Birth of the IPA

On Saturday, 7 December 1957, a meeting was held on the campus of Illinois College, Jacksonville, Illinois. The Illinois Philosophy Conference was formally organized at that time. The following is a list of those individuals in attendance and their respective institutions:

Illinois College: Malcolm F. Steward and Clyde Steckel
Knox College: Arthur Dibden and Raymond E. Olson
Lincoln College: James Backes, David Russell, and Robert A. Karabinus
MacMurray College: Louis W. Norris and Leroy Garrett
Monmouth College: Samuel M. Thompson
Northern Illinois University: J.W. Merritt
Northwestern University: Douglas Morgan
Quincy College: Rev. Geron Fournelle, Rev. Pacific Hug, Rev. Philibert Hoebing, and Rev. Brinkman
Shimer College: Frank Mangrum
Southern Illinois University: Willis Moore, G.K. Plochmann, Henry N. Wieman, and William H. Harris

The morning session was devoted to the question of forming a philosophy conference in the state of Illinois. Professor Willis Moore of Southern Illinois University led the discussions. The following is a summary of his remarks that are part of the minutes of this organizational meeting:

Professor Moore brought out the fact that there are certain rather obvious values of a state philosophy organization for the people who teach in smaller colleges of the state. Because of the relative inexpensiveness of these local meetings as compared with that of the Division more such teachers can attend. The smaller groups involved offer more opportunities for reading and discussing papers. Moreover, these state meetings enable the isolated teacher to renew contacts with live research work going on in the larger universities of the state and to exchange information and experiences concerning the practical problems involved in teaching philosophy.

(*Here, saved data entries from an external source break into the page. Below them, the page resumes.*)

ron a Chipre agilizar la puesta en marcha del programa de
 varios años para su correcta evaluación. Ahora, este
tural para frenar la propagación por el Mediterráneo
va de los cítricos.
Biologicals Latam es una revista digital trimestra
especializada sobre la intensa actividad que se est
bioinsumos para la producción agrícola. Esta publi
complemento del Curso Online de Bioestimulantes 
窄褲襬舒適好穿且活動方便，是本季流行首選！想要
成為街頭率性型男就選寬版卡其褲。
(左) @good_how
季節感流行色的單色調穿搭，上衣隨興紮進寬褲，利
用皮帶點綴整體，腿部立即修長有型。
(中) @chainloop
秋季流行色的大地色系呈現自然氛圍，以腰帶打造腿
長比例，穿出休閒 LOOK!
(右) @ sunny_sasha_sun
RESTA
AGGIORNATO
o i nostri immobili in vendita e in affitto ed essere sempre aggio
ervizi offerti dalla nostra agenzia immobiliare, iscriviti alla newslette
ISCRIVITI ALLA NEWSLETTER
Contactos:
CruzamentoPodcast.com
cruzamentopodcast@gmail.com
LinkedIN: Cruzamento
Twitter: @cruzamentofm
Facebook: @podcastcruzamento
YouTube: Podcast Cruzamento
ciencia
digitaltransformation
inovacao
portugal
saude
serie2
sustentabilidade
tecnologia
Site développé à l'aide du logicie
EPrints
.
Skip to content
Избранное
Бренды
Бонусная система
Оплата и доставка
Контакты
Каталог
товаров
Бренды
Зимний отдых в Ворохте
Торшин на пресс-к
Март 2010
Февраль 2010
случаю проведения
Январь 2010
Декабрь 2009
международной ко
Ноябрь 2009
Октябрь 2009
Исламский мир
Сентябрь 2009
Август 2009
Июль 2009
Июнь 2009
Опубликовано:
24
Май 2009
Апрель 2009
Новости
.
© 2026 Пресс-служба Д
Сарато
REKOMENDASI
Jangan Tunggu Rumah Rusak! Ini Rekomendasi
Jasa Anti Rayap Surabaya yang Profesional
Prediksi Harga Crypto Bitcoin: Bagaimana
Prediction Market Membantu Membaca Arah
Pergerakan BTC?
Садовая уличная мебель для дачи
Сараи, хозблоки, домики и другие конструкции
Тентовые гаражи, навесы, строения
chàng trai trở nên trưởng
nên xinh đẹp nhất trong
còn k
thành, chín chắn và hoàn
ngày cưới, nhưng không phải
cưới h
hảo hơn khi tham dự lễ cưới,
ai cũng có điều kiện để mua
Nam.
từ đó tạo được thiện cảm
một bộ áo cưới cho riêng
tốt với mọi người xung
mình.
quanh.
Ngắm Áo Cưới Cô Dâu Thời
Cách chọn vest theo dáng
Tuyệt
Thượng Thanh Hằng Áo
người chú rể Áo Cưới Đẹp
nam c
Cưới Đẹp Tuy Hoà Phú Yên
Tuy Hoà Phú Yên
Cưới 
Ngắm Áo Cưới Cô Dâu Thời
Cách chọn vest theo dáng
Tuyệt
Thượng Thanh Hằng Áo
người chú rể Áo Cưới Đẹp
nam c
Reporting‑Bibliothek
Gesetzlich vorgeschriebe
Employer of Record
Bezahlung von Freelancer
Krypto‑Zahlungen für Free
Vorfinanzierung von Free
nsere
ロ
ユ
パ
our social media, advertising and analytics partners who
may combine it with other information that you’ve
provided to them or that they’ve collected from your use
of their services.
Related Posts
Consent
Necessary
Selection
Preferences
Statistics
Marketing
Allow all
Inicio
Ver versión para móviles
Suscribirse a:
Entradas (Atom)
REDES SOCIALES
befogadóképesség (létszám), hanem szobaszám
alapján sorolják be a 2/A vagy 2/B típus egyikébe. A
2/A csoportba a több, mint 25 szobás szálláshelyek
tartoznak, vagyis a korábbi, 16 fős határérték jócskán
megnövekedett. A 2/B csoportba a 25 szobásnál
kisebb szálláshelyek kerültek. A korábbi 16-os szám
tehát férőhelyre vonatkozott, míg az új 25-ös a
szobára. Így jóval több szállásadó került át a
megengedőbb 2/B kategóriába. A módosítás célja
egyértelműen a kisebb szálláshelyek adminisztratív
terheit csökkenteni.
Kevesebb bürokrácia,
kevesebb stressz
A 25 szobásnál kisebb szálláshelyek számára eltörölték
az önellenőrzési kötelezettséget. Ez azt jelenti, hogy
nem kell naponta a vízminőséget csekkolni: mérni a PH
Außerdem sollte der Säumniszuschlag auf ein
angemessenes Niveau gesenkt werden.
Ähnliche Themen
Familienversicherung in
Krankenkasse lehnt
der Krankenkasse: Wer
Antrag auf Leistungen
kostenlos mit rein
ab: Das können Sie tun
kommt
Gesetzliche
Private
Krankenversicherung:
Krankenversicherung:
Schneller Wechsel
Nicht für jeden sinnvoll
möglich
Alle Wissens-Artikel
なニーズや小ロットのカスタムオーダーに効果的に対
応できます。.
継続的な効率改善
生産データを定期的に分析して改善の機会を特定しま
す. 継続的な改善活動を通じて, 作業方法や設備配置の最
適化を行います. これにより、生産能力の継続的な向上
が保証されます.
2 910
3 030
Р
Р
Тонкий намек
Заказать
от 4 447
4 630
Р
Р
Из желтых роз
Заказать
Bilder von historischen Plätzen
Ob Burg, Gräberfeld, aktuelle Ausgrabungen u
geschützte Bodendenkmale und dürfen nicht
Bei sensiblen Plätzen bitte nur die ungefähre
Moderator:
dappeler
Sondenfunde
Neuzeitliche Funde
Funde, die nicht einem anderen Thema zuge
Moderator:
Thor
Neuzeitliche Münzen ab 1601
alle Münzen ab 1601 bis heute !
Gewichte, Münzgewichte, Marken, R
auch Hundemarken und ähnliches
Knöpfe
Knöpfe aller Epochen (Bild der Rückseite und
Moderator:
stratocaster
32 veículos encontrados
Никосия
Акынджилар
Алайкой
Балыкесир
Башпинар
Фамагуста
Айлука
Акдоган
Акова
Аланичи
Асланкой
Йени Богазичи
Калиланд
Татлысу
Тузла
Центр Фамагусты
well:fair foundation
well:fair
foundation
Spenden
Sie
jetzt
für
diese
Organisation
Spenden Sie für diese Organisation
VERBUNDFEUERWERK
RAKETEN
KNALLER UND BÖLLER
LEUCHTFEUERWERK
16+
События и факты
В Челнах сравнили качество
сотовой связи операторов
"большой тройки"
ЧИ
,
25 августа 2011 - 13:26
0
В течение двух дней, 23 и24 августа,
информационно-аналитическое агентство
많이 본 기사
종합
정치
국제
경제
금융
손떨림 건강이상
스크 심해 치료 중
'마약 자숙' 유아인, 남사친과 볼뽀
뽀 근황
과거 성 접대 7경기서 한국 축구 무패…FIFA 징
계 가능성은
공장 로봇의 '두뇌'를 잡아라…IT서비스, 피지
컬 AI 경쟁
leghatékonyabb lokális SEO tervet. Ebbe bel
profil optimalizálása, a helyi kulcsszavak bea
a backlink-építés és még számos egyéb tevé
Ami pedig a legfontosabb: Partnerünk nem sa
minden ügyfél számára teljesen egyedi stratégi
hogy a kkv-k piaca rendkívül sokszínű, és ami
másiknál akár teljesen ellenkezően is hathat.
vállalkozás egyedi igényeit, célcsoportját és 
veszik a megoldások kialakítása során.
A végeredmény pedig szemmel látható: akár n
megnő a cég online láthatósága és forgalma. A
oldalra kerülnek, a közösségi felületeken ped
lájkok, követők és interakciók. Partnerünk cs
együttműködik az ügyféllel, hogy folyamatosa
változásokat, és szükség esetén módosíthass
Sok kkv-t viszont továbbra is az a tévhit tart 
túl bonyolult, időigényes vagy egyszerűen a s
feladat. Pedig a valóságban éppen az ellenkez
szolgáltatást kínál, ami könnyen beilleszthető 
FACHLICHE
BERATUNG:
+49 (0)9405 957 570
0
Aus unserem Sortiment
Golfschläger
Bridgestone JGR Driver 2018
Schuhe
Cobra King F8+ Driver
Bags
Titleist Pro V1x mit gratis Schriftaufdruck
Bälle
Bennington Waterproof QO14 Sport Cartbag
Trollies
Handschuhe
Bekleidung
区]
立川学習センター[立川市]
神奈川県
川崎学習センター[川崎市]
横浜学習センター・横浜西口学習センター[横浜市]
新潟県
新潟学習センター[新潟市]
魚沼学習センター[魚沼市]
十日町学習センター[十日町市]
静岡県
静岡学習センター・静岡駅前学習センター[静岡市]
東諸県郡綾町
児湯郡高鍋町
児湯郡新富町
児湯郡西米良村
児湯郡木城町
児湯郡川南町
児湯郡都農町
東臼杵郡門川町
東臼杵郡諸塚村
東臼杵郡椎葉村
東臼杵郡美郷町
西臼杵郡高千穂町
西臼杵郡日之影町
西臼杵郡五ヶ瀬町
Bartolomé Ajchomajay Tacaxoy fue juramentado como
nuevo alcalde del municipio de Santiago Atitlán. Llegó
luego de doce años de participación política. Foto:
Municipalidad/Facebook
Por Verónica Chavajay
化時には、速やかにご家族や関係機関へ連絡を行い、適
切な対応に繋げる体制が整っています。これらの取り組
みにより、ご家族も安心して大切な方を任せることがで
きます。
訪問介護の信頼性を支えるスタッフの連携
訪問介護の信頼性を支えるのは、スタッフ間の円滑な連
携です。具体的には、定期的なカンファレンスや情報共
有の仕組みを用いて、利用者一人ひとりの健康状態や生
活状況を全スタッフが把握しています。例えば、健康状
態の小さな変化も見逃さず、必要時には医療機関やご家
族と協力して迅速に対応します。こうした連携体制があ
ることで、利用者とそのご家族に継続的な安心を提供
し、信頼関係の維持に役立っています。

He also brought out that there are comparable values in a state conference for those who are located in larger educational institutions that are not so clearly recognized. Whereas the teacher in the smaller school may be isolated from other philosophers the one in the larger center may, by reason of his preoccupation with the specialized interests of a department, be just as effectively isolated both from subject matter of interest and from the grass-roots educational situation with which the teacher in the small school is familiar. Since many students enrolled in the graduate schools come from such smaller colleges and many of the graduates will go out to teach in these smaller centers it is good for teachers in the big universities to rub elbows with representatives from out-state and learn more about the smaller institution.

His conclusion was that it would be to the advantage of all concerned that there be a state conference.

Those present at the conference offered “comments…supporting his contention.” Thus, the motion that an annual state philosophy conference be organized was passed and the Illinois Philosophy Conference came into existence. Membership in this organization was to include “all persons in or near Illinois who are teaching philosophy or who are interested in philosophy.” In November of 1974, the name of this organization was changed to the Illinois Philosophical Association.